Should There Be Less Disclosure in Campaign Finance? >
Voters Need to Know Who Is Trying to Influence Their Opinions
Campaign finance disclosure requirements allow Americans to interpret ads they see
June 21, 2012
If the American people are going to be forced to watch our elections be bought, we should at least be given the courtesy of knowing who's doing the buying.
The surge in independent spending facilitated by the U.S. Supreme Court's outrageous Citizens United v. FEC decision is going overwhelmingly for negative attack ads (e.g., more than 80 percent of spending by the Mitt Romney-affiliated Restore Our Future; all of the funding by the Barack Obama-affiliated Priorities USA). Everyone hates attack ads, but independent groups use them because they work. Candidates are deterred somewhat from using negative ads because voters can hold them accountable.
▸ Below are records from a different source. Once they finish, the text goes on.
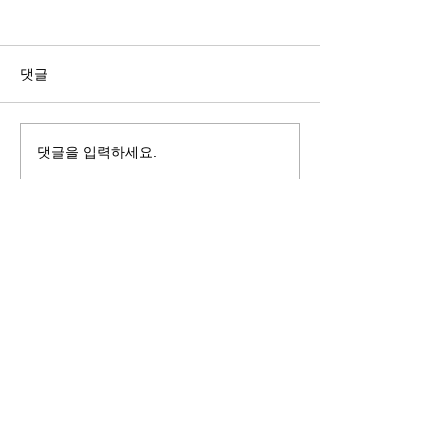
길자연 목사
김동윤 목사
쓰러지는데는 이유가 있다 (사
“거리끼는 양심의 
사기 16:4-17) #길자연목사
날 때” (골 3:18-2
댓글
사
댓글을 입력하세요.
125 S. Vermont Ave. Los Angeles,
CA 90004 | T:
213-381-0082
| F:
213-381-0010
|
office@gawpc.com
IRUS 국제개혁대학교대학원
총신대학교신학대학원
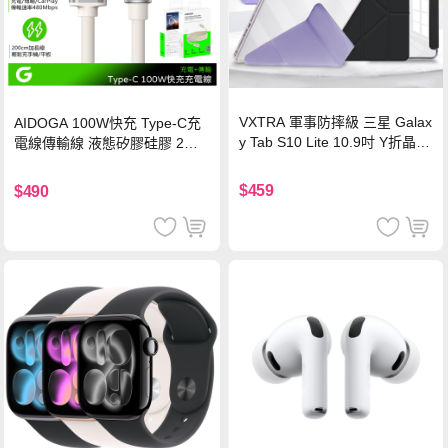
VXTRA 軍事防摔級 三星 Galax
AIDOGA 100W快充 Type-C充
y Tab S10 Lite 10.9吋 Y折晶透
電線傳輸線 液態矽膠硅膠 2M
背蓋立架皮套 含筆槽(經典黑)
支援iPhone17/安卓/手機/平板
$459
$490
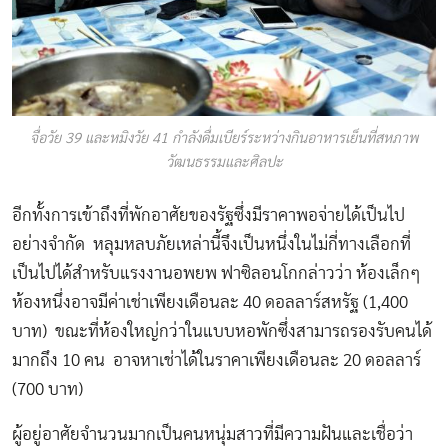
จื่อวัย 39 และหมิงวัย 41 กำลังดื่มเบียร์ระหว่างกินอาหารเย็นที่สหภาพ
วัฒนธรรมและศิลปะ
อีกทั้งการเข้าถึงที่พักอาศัยของรัฐซึ่งมีราคาพอจ่ายได้เป็นไป
อย่างจำกัด หลุมหลบภัยเหล่านี้จึงเป็นหนึ่งในไม่กี่ทางเลือกที่
เป็นไปได้สำหรับแรงงานอพยพ ฟาซิลอนโกกล่าวว่า ห้องเล็กๆ
ห้องหนึ่งอาจมีค่าเช่าเพียงเดือนละ 40 ดอลลาร์สหรัฐ (1,400
บาท) ขณะที่ห้องใหญ่กว่าในแบบหอพักซึ่งสามารถรองรับคนได้
มากถึง 10 คน อาจหาเช่าได้ในราคาเพียงเดือนละ 20 ดอลลาร์
(700 บาท)
ผู้อยู่อาศัยจำนวนมากเป็นคนหนุ่มสาวที่มีความฝันและเชื่อว่า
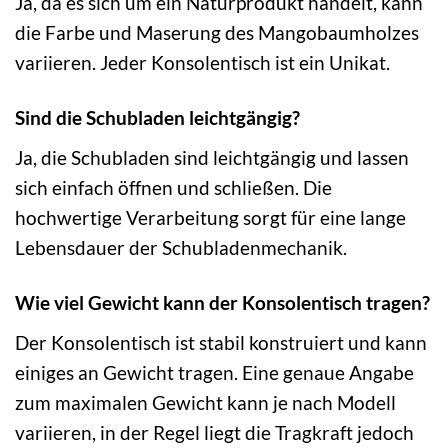
Ja, da es sich um ein Naturprodukt handelt, kann
die Farbe und Maserung des Mangobaumholzes
variieren. Jeder Konsolentisch ist ein Unikat.
Sind die Schubladen leichtgängig?
Ja, die Schubladen sind leichtgängig und lassen
sich einfach öffnen und schließen. Die
hochwertige Verarbeitung sorgt für eine lange
Lebensdauer der Schubladenmechanik.
Wie viel Gewicht kann der Konsolentisch tragen?
Der Konsolentisch ist stabil konstruiert und kann
einiges an Gewicht tragen. Eine genaue Angabe
zum maximalen Gewicht kann je nach Modell
variieren, in der Regel liegt die Tragkraft jedoch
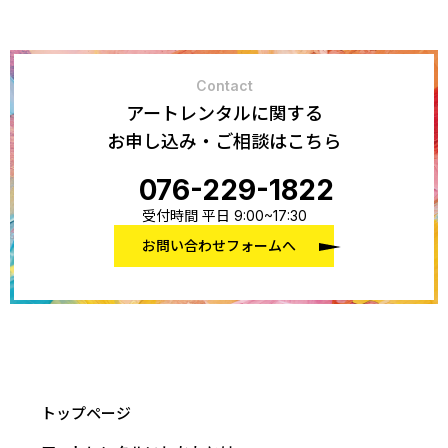
Contact
アートレンタルに関する
お申し込み・ご相談はこちら
076-229-1822
受付時間 平日 9:00~17:30
お問い合わせフォームへ
トップページ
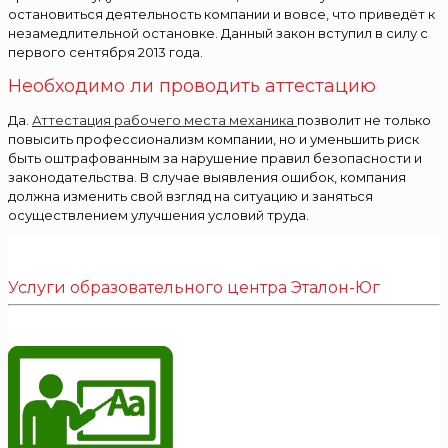
остановиться деятельность компании и вовсе, что приведёт к
незамедлительной остановке. Данный закон вступил в силу с
первого сентября 2013 года.
Необходимо ли проводить аттестацию
Да.
Аттестация рабочего места механика
позволит не только
повысить профессионализм компании, но и уменьшить риск
быть оштрафованным за нарушение правил безопасности и
законодательства. В случае выявления ошибок, компания
должна изменить свой взгляд на ситуацию и заняться
осуществлением улучшения условий труда.
Услуги образовательного центра Эталон-Юг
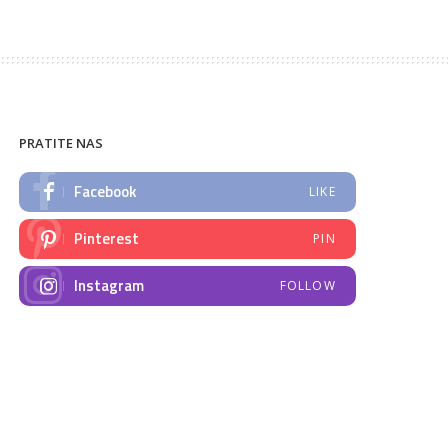
PRATITE NAS
Facebook
LIKE
Pinterest
PIN
Instagram
FOLLOW
NAJNOVIJE VIJESTI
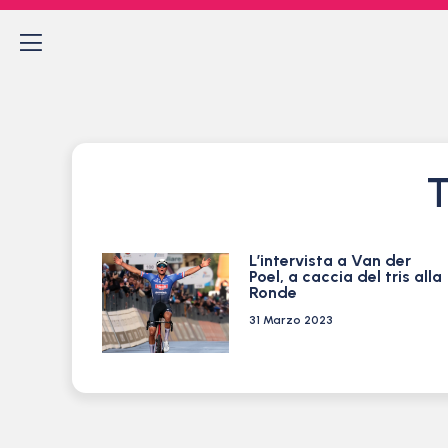
T
L’intervista a Van der
Poel, a caccia del tris alla
Ronde
31 Marzo 2023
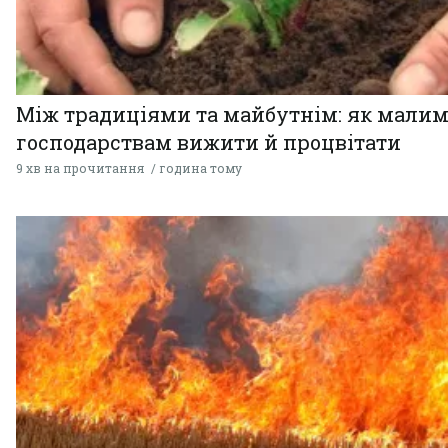
Між традиціями та майбутнім: як мали
господарствам вижити й процвітати
9 хв на прочитання
година тому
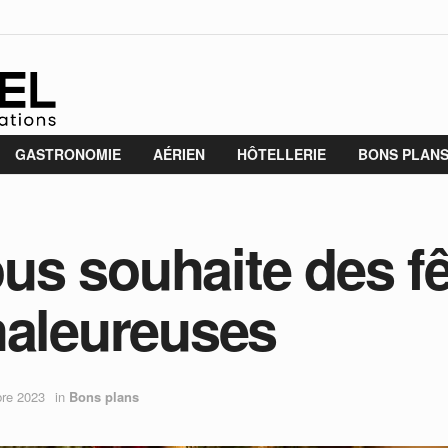
GASTRONOMIE
AÉRIEN
HÔTELLERIE
BONS PLAN
vous souhaite des f
haleureuses
re 2023
in
Bons plans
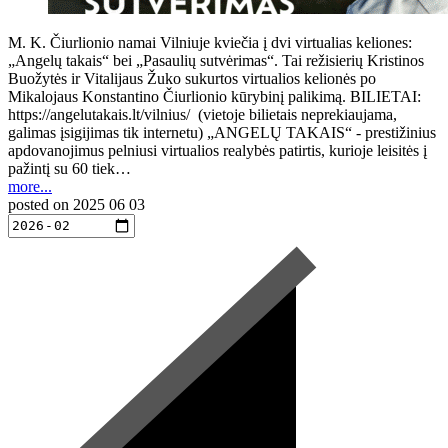
M. K. Čiurlionio namai Vilniuje kviečia į dvi virtualias keliones:
„Angelų takais“ bei „Pasaulių sutvėrimas“. Tai režisierių Kristinos
Buožytės ir Vitalijaus Žuko sukurtos virtualios kelionės po
Mikalojaus Konstantino Čiurlionio kūrybinį palikimą. BILIETAI:
https://angelutakais.lt/vilnius/ (vietoje bilietais neprekiaujama,
galimas įsigijimas tik internetu) „ANGELŲ TAKAIS“ - prestižinius
apdovanojimus pelniusi virtualios realybės patirtis, kurioje leisitės į
pažintį su 60 tiek…
more...
posted on
2025 06 03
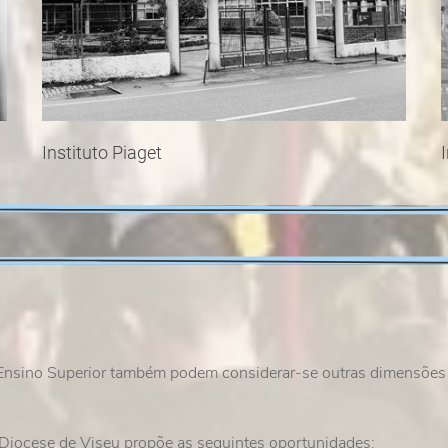
Instituto Piaget
Ensino Superior também podem considerar-se outras dimensões d
 Diocese de Viseu propõe as seguintes oportunidades:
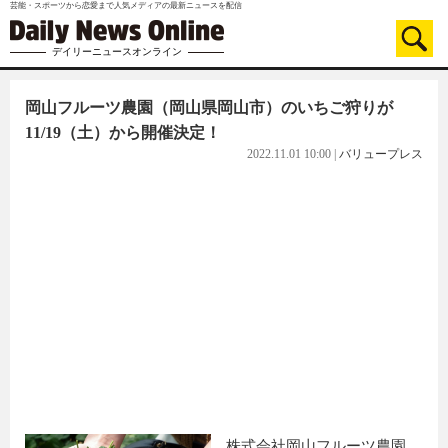
芸能・スポーツから恋愛まで人気メディアの最新ニュースを配信
デイリーニュースオンライン
岡山フルーツ農園（岡山県岡山市）のいちご狩りが
11/19（土）から開催決定！
2022.11.01 10:00
|
バリュープレス
株式会社岡山フルーツ農園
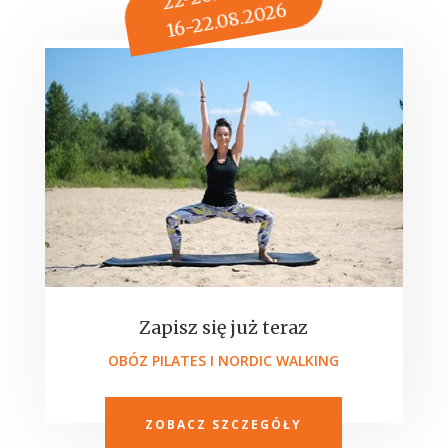
16-22.08.2026
Zapisz się już teraz
OBÓZ PILATES I NORDIC WALKING
ZOBACZ SZCZEGÓŁY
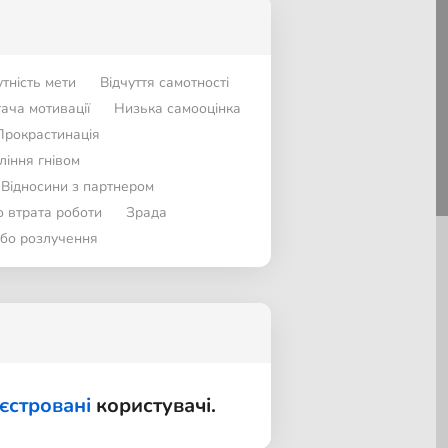
утність мети
Відчуття самотності
ача мотивації
Низька самооцінка
Прокрастинація
ління гнівом
Відносини з партнером
о втрата роботи
Зрада
або розлучення
єстровані
користувачі.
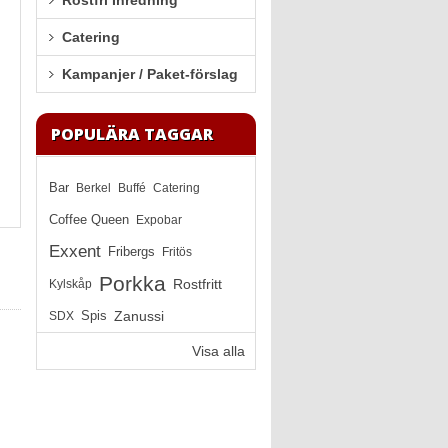
Rostfri Inredning
Catering
Kampanjer / Paket-förslag
POPULÄRA TAGGAR
Bar
Berkel
Buffé
Catering
Coffee Queen
Expobar
Exxent
Fribergs
Fritös
Porkka
Rostfritt
Kylskåp
Zanussi
SDX
Spis
Visa alla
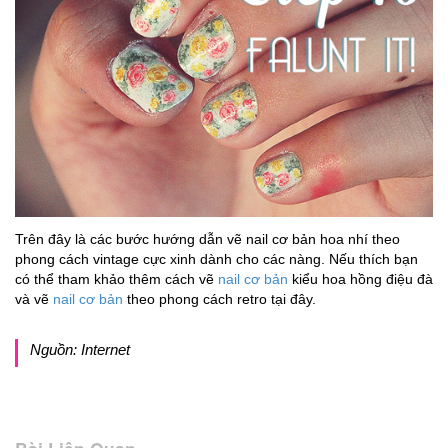
Trên đây là các bước hướng dẫn vẽ nail cơ bản hoa nhí theo
phong cách vintage cực xinh dành cho các nàng. Nếu thích bạn
có thể tham khảo thêm cách vẽ
nail cơ bản
kiểu hoa hồng điệu đà
và vẽ
nail cơ bản
theo phong cách retro tại đây.
Nguồn: Internet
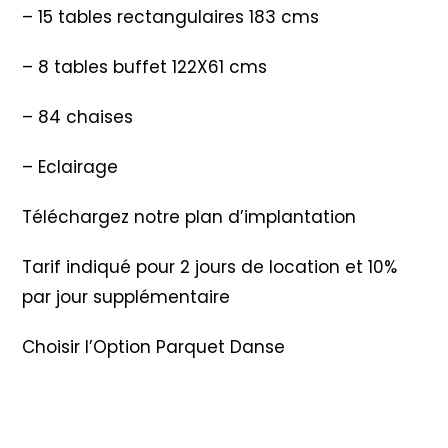
– 15 tables rectangulaires 183 cms
– 8 tables buffet 122X61 cms
– 84 chaises
– Eclairage
Téléchargez notre plan d’implantation
Tarif indiqué pour 2 jours de location et 10%
par jour supplémentaire
Choisir l’Option Parquet Danse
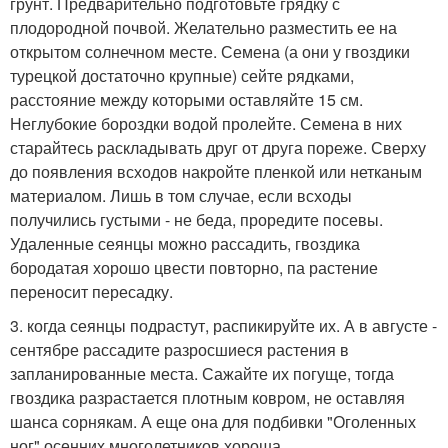
грунт. Предварительно подготовьте грядку с
плодородной почвой. Желательно разместить ее на
открытом солнечном месте. Семена (а они у гвоздики
турецкой достаточно крупные) сейте рядками,
расстояние между которыми оставляйте 15 см.
Неглубокие бороздки водой пролейте. Семена в них
старайтесь раскладывать друг от друга пореже. Сверху
до появления всходов накройте пленкой или нетканым
материалом. Лишь в том случае, если всходы
получились густыми - не беда, проредите посевы.
Удаленные сеянцы можно рассадить, гвоздика
бородатая хорошо цвести повторно, па растение
переносит пересадку.
3. когда сеянцы подрастут, распикируйте их. А в августе -
сентябре рассадите разросшиеся растения в
запланированные места. Сажайте их погуще, тогда
гвоздика разрастается плотным ковром, не оставляя
шанса сорнякам. А еще она для подбивки "Оголенных
ног" осенних многолетников хороша.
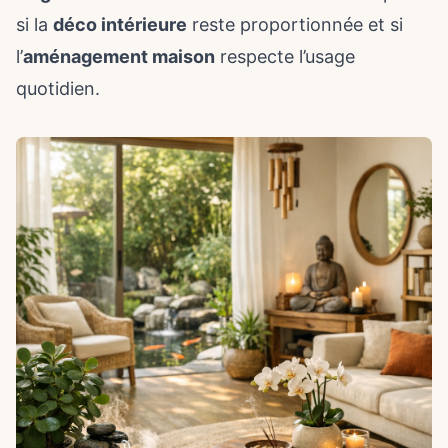
si la
déco intérieure
reste proportionnée et si
l’
aménagement maison
respecte l’usage
quotidien.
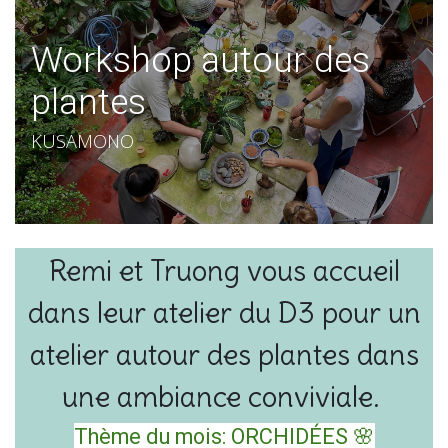
Workshop autour des
plantes
KUSAMONO
Remi et Truong vous accueil
dans leur atelier du D3 pour un
atelier autour des plantes dans
une ambiance conviviale.
Thème du mois: ORCHIDÉES 🌸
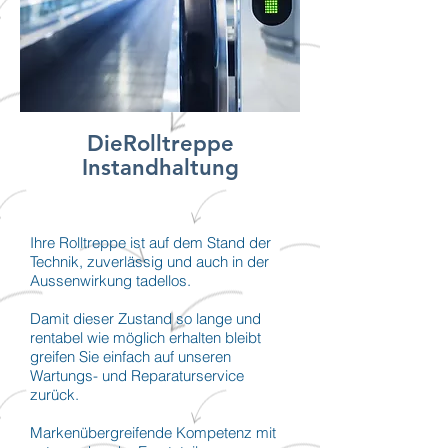
DieRolltreppe
Instandhaltung
Ihre Rolltreppe ist auf dem Stand der
Technik, zuverlässig und auch in der
Aussenwirkung tadellos.
Damit dieser Zustand so lange und
rentabel wie möglich erhalten bleibt
greifen Sie einfach auf unseren
Wartungs- und Reparaturservice
zurück.
Markenübergreifende Kompetenz mit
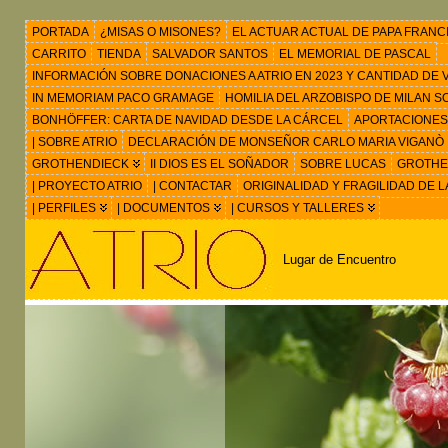
PORTADA
¿MISAS O MISONES?
EL ACTUAR ACTUAL DE PAPA FRANC
CARRITO
TIENDA
SALVADOR SANTOS
EL MEMORIAL DE PASCAL
INFORMACIÓN SOBRE DONACIONES A ATRIO EN 2023 Y CANTIDAD DE VIS
IN MEMORIAM PACO GRAMAGE
HOMILIA DEL ARZOBISPO DE MILAN 
BONHÖFFER: CARTA DE NAVIDAD DESDE LA CÁRCEL
APORTACIONES
| SOBRE ATRIO
DECLARACIÓN DE MONSEÑOR CARLO MARIA VIGANÒ
GROTHENDIECK
II DIOS ES EL SOÑADOR
SOBRE LUCAS
GROTHEN
| PROYECTO ATRIO
| CONTACTAR
ORIGINALIDAD Y FRAGILIDAD DE L
| PERFILES
| DOCUMENTOS
| CURSOS Y TALLERES
Lugar de Encuentro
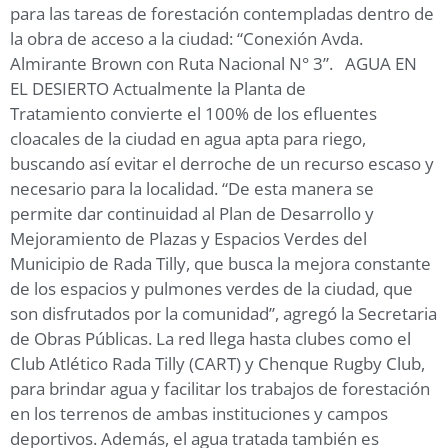
para las tareas de forestación contempladas dentro de
la obra de acceso a la ciudad: “Conexión Avda.
Almirante Brown con Ruta Nacional N° 3”. AGUA EN
EL DESIERTO Actualmente la Planta de
Tratamiento convierte el 100% de los efluentes
cloacales de la ciudad en agua apta para riego,
buscando así evitar el derroche de un recurso escaso y
necesario para la localidad. “De esta manera se
permite dar continuidad al Plan de Desarrollo y
Mejoramiento de Plazas y Espacios Verdes del
Municipio de Rada Tilly, que busca la mejora constante
de los espacios y pulmones verdes de la ciudad, que
son disfrutados por la comunidad”, agregó la Secretaria
de Obras Públicas. La red llega hasta clubes como el
Club Atlético Rada Tilly (CART) y Chenque Rugby Club,
para brindar agua y facilitar los trabajos de forestación
en los terrenos de ambas instituciones y campos
deportivos. Además, el agua tratada también es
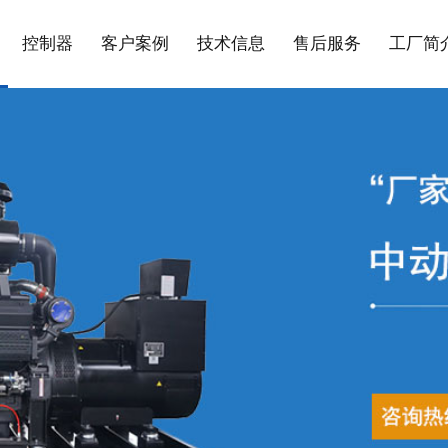
控制器
客户案例
技术信息
售后服务
工厂简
But independent groups can't be held accountable—they have innocuous names, no one knows who they are, and they don't care about their public reputations. Victims of attack ads aired by independent groups should at least be able to fight back by highlighting the corporations or persons funding those ads—but they can do that only with a robust disclosure system.
Why should voters care who (or what, in the case of corporations) is funding attack ads or campaigns? Because knowing the financial backers helps voters interpret the information they are receiving. Even for scientific papers, it's important to know who's funding them, because funding affects outcomes. The case is far stronger for campaign ads; campaign ads rely primarily on emotional appeals—attempts to manipulate—rather than the provision of information. Knowing who's pulling on your heartstrings has a big impact on how you respond to the emotional appeal.
[Check out our collection of political cartoons on super PACs.]
The important American tradition of protecting anonymous speech is primarily designed to protect the rights of the vulnerable and powerless. There is no reason for this right to extend to for-profit corporations' efforts to buy elections; when it comes to the super-rich spending vast sums to influence elections, the public interest in knowing who's trying to do the influencing vastly outweighs whatever claim the super-wealthy may make to anonymity.
The way forward is more disclosure: Passage of the DISCLOSE Act, mandating disclosure of all independent campaign donors; requirements for publicly traded corporations to reveal their campaign spending; and a duty for government contractors to disclose their campaign spending, to prevent contracting abuses. None of this, of course, is a substitute for ending the buying of elections, including via a constitutional amendment overturning Citizens United and giving Congress and the states the ability to regulate campaign spending.